Elie Wiesel’s Night has become a number-one bestseller once again, thanks to Oprah’s endorsement and in spite of concerns of the Frey memoirs episode. Her support of Rabbi Harold Kushner’s last book proved her power to take a Jewish book and raise it to universal proportions. But in this case Oprah will be traveling to Auschwitz with Wiesel, adding value to her endorsement, especially important in the craziness that continues to emerge from Holocaust denier circles (including Iran’s recent announcement of a Holocaust cartoon contest).
Some communal institutions may decide to take advantage of Oprah’s visit to program for its constituents. Others will use it as a vehicle to teach the general public and reach out and welcome in those on the periphery—an approach we endorse. But there is something even more important to note.
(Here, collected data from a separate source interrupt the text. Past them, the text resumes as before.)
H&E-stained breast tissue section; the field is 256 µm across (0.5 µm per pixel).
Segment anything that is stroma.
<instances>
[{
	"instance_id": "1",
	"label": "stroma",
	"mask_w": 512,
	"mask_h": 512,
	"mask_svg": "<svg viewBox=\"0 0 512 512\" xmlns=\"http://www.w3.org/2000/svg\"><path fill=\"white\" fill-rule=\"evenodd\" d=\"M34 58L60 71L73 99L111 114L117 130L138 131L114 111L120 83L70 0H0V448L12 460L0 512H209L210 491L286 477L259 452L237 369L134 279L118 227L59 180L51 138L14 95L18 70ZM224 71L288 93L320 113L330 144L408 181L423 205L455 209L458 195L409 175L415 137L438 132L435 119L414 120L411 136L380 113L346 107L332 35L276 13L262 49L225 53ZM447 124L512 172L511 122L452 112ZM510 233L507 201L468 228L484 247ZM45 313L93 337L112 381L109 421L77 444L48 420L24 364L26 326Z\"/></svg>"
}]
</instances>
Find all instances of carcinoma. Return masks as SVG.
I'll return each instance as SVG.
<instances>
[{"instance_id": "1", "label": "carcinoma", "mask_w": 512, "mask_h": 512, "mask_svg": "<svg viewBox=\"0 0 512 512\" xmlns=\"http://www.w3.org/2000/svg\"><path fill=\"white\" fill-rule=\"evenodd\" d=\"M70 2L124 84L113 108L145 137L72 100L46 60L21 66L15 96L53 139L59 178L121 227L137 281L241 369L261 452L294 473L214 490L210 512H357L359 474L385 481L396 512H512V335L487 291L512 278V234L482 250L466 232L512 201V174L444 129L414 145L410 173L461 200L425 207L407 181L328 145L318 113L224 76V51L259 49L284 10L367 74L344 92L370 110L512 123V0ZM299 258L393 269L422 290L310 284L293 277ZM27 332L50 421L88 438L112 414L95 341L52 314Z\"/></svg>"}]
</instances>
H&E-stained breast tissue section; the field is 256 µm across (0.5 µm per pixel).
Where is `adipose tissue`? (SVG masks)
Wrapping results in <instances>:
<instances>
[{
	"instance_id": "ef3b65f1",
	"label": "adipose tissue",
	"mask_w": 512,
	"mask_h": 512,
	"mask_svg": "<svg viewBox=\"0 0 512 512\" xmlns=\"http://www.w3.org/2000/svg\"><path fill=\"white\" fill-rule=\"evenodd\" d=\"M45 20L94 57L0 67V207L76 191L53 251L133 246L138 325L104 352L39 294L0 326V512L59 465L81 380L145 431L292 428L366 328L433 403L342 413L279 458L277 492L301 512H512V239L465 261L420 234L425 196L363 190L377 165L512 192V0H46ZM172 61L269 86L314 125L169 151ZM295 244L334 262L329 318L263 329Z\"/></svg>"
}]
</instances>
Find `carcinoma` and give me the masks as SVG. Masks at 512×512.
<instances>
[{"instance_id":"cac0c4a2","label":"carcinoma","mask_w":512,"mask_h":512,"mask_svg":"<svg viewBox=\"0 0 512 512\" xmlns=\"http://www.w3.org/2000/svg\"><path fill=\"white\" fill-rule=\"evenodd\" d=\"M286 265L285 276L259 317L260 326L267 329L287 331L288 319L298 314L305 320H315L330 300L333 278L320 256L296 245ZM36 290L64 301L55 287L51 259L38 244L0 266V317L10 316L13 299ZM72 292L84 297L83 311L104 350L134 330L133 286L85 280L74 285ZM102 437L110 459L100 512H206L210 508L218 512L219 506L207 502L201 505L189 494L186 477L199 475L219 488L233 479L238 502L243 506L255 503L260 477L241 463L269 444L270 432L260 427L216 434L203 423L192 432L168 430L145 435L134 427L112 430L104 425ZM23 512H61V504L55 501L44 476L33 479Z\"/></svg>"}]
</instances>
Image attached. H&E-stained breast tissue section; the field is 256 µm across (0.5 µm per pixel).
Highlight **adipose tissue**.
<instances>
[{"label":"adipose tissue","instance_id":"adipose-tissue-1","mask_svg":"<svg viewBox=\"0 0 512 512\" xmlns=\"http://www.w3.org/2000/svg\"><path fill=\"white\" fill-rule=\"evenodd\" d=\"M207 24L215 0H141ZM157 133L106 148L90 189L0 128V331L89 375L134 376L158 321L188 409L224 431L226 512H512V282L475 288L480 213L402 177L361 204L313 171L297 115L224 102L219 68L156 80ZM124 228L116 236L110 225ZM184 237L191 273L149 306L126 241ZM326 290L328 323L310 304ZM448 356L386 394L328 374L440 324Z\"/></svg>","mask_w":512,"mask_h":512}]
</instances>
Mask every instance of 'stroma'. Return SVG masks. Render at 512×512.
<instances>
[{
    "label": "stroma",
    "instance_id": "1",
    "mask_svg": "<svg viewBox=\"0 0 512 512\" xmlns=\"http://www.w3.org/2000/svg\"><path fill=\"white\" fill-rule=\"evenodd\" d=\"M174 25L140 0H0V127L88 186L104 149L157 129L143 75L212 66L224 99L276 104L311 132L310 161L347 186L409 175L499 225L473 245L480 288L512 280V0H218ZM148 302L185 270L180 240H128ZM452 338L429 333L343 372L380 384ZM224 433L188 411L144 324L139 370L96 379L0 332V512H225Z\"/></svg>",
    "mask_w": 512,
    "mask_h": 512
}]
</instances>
One of JOI’s recent studies (”A Flame Still Burns“) revealed to us that most children of intermarriage, because they are not connected with Jewish communal or educational institutions, receive their Jewish education through secular means. And they are more comfortable in the context of heterogeneous groups. This informal education is more likely to be Holocaust-related (since that is the primary educational vehicle available in secular contexts). It also means that while most Jewish educators are working hard to shape curricula that are positive and celebratory, their nascent Jewish identities are being shaped by the lachrymose approach to Jewish history that contemporary educators, for the most part, eschew.
Even though it’s based on the lowest point of Jewish history, we can still take this opportunity to help educate people—all people, including those from Jewish households on the periphery—and help them take the next step in their Jewish growth. Elie Wisel has written many books, not all of them as dark as Night nor isolated to the Holocaust. Let’s not miss this amazing opportunity to reach those who may want to engage more deeply with Jewish life but aren’t taking proactive steps towards us on their own. What kind of events are local Jewish communities planning around this important milestone?